» WHAT IS BEING ASKED: A verbatim copy of all the data is required, minus any images.

» RECORD SET:

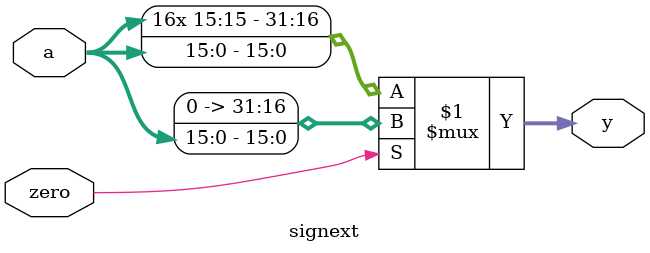
<source format=v>
`timescale 1ns/1ps

module signext(input  [15:0] a,
					input 		  zero,
               output [31:0] y);

  // version with selection between zero and sign extetion
  assign #1 y = zero ? {16'b0, a} : {{16{a[15]}}, a};
endmodule
</source>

» TASK RESPONSE:
<source format=v>
`timescale 1ns/1ps

module signext(input  [15:0] a,
					input 		  zero,
               output [31:0] y);

  // version with selection between zero and sign extetion
  assign #1 y = zero ? {16'b0, a} : {{16{a[15]}}, a};
endmodule
</source>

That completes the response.